§ **Aim of the exercise**: What follows is a listing. Return every line of it exactly.

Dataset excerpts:
==============================
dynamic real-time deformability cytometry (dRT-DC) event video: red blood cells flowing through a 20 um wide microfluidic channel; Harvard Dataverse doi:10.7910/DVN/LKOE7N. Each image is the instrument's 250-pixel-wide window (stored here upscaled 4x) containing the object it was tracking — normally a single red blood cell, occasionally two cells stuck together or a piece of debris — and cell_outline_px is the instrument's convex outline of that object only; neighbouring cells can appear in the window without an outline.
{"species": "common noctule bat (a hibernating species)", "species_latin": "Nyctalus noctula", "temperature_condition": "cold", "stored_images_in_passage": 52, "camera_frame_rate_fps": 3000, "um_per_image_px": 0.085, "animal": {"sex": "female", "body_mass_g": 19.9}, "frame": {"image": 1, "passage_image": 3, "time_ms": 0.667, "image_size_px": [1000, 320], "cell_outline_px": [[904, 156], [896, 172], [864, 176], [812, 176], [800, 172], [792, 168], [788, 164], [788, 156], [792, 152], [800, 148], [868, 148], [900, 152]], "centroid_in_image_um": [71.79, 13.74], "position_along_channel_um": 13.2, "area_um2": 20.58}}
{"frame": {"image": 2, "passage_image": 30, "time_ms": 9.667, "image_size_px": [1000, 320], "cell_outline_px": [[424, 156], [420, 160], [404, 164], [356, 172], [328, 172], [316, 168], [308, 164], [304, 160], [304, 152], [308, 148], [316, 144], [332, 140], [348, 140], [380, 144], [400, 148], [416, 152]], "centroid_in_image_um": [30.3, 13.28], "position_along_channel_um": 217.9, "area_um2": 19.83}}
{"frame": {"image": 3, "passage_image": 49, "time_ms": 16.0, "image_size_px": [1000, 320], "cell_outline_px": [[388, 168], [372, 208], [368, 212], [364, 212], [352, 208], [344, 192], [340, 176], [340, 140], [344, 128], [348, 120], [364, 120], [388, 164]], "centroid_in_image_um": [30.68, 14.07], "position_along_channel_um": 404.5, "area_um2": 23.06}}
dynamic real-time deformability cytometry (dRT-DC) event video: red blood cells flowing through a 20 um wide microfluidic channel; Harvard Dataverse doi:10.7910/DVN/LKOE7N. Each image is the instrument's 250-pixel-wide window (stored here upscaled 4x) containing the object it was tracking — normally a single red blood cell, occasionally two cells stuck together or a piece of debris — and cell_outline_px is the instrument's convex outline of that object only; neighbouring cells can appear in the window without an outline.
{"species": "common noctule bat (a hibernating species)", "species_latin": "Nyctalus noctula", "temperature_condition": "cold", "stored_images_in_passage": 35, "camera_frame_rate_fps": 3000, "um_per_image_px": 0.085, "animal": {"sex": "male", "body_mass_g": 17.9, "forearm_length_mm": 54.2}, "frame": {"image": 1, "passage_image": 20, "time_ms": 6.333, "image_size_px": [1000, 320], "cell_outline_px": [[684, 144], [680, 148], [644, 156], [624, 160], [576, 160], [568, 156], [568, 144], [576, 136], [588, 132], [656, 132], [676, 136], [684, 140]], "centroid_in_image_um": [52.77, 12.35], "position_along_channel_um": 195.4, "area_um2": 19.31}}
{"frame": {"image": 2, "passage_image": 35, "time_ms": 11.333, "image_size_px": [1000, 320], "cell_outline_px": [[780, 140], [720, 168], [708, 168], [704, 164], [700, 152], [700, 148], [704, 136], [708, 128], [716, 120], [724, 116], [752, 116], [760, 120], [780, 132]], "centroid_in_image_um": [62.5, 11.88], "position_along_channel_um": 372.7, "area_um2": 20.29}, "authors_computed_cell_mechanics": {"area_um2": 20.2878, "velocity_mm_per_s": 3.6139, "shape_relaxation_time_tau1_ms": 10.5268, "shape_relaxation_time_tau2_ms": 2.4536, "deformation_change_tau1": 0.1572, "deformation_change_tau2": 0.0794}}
==============================
§ **Answer to the exercise**:
dynamic real-time deformability cytometry (dRT-DC) event video: red blood cells flowing through a 20 um wide microfluidic channel; Harvard Dataverse doi:10.7910/DVN/LKOE7N. Each image is the instrument's 250-pixel-wide window (stored here upscaled 4x) containing the object it was tracking — normally a single red blood cell, occasionally two cells stuck together or a piece of debris — and cell_outline_px is the instrument's convex outline of that object only; neighbouring cells can appear in the window without an outline.
{"species": "common noctule bat (a hibernating species)", "species_latin": "Nyctalus noctula", "temperature_condition": "cold", "stored_images_in_passage": 52, "camera_frame_rate_fps": 3000, "um_per_image_px": 0.085, "animal": {"sex": "female", "body_mass_g": 19.9}, "frame": {"image": 1, "passage_image": 3, "time_ms": 0.667, "image_size_px": [1000, 320], "cell_outline_px": [[904, 156], [896, 172], [864, 176], [812, 176], [800, 172], [792, 168], [788, 164], [788, 156], [792, 152], [800, 148], [868, 148], [900, 152]], "centroid_in_image_um": [71.79, 13.74], "position_along_channel_um": 13.2, "area_um2": 20.58}}
{"frame": {"image": 2, "passage_image": 30, "time_ms": 9.667, "image_size_px": [1000, 320], "cell_outline_px": [[424, 156], [420, 160], [404, 164], [356, 172], [328, 172], [316, 168], [308, 164], [304, 160], [304, 152], [308, 148], [316, 144], [332, 140], [348, 140], [380, 144], [400, 148], [416, 152]], "centroid_in_image_um": [30.3, 13.28], "position_along_channel_um": 217.9, "area_um2": 19.83}}
{"frame": {"image": 3, "passage_image": 49, "time_ms": 16.0, "image_size_px": [1000, 320], "cell_outline_px": [[388, 168], [372, 208], [368, 212], [364, 212], [352, 208], [344, 192], [340, 176], [340, 140], [344, 128], [348, 120], [364, 120], [388, 164]], "centroid_in_image_um": [30.68, 14.07], "position_along_channel_um": 404.5, "area_um2": 23.06}}
dynamic real-time deformability cytometry (dRT-DC) event video: red blood cells flowing through a 20 um wide microfluidic channel; Harvard Dataverse doi:10.7910/DVN/LKOE7N. Each image is the instrument's 250-pixel-wide window (stored here upscaled 4x) containing the object it was tracking — normally a single red blood cell, occasionally two cells stuck together or a piece of debris — and cell_outline_px is the instrument's convex outline of that object only; neighbouring cells can appear in the window without an outline.
{"species": "common noctule bat (a hibernating species)", "species_latin": "Nyctalus noctula", "temperature_condition": "cold", "stored_images_in_passage": 35, "camera_frame_rate_fps": 3000, "um_per_image_px": 0.085, "animal": {"sex": "male", "body_mass_g": 17.9, "forearm_length_mm": 54.2}, "frame": {"image": 1, "passage_image": 20, "time_ms": 6.333, "image_size_px": [1000, 320], "cell_outline_px": [[684, 144], [680, 148], [644, 156], [624, 160], [576, 160], [568, 156], [568, 144], [576, 136], [588, 132], [656, 132], [676, 136], [684, 140]], "centroid_in_image_um": [52.77, 12.35], "position_along_channel_um": 195.4, "area_um2": 19.31}}
{"frame": {"image": 2, "passage_image": 35, "time_ms": 11.333, "image_size_px": [1000, 320], "cell_outline_px": [[780, 140], [720, 168], [708, 168], [704, 164], [700, 152], [700, 148], [704, 136], [708, 128], [716, 120], [724, 116], [752, 116], [760, 120], [780, 132]], "centroid_in_image_um": [62.5, 11.88], "position_along_channel_um": 372.7, "area_um2": 20.29}, "authors_computed_cell_mechanics": {"area_um2": 20.2878, "velocity_mm_per_s": 3.6139, "shape_relaxation_time_tau1_ms": 10.5268, "shape_relaxation_time_tau2_ms": 2.4536, "deformation_change_tau1": 0.1572, "deformation_change_tau2": 0.0794}}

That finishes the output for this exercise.